## Task prompt
From the first line to the last, restate the data exactly, leaving out the images.

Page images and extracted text
= = = = = = =

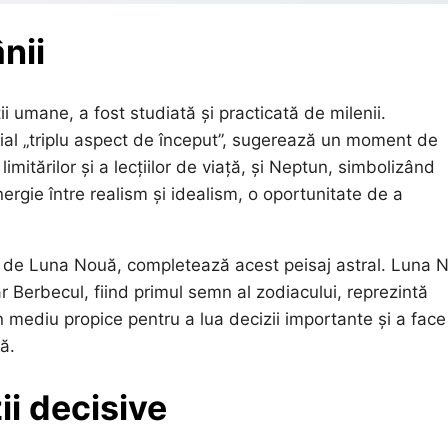
nii
ii umane, a fost studiată și practicată de milenii.
ial „triplu aspect de început”, sugerează un moment de
imitărilor și a lecțiilor de viață, și Neptun, simbolizând
inergie între realism și idealism, o oportunitate de a
uri de Luna Nouă, completează acest peisaj astral. Luna 
ar Berbecul, fiind primul semn al zodiacului, reprezintă
n mediu propice pentru a lua decizii importante și a face
ă.
zii decisive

= = = = = = =

## Exercise response
nii
ii umane, a fost studiată și practicată de milenii.
ial „triplu aspect de început”, sugerează un moment de
imitărilor și a lecțiilor de viață, și Neptun, simbolizând
inergie între realism și idealism, o oportunitate de a
uri de Luna Nouă, completează acest peisaj astral. Luna 
ar Berbecul, fiind primul semn al zodiacului, reprezintă
n mediu propice pentru a lua decizii importante și a face
ă.
zii decisive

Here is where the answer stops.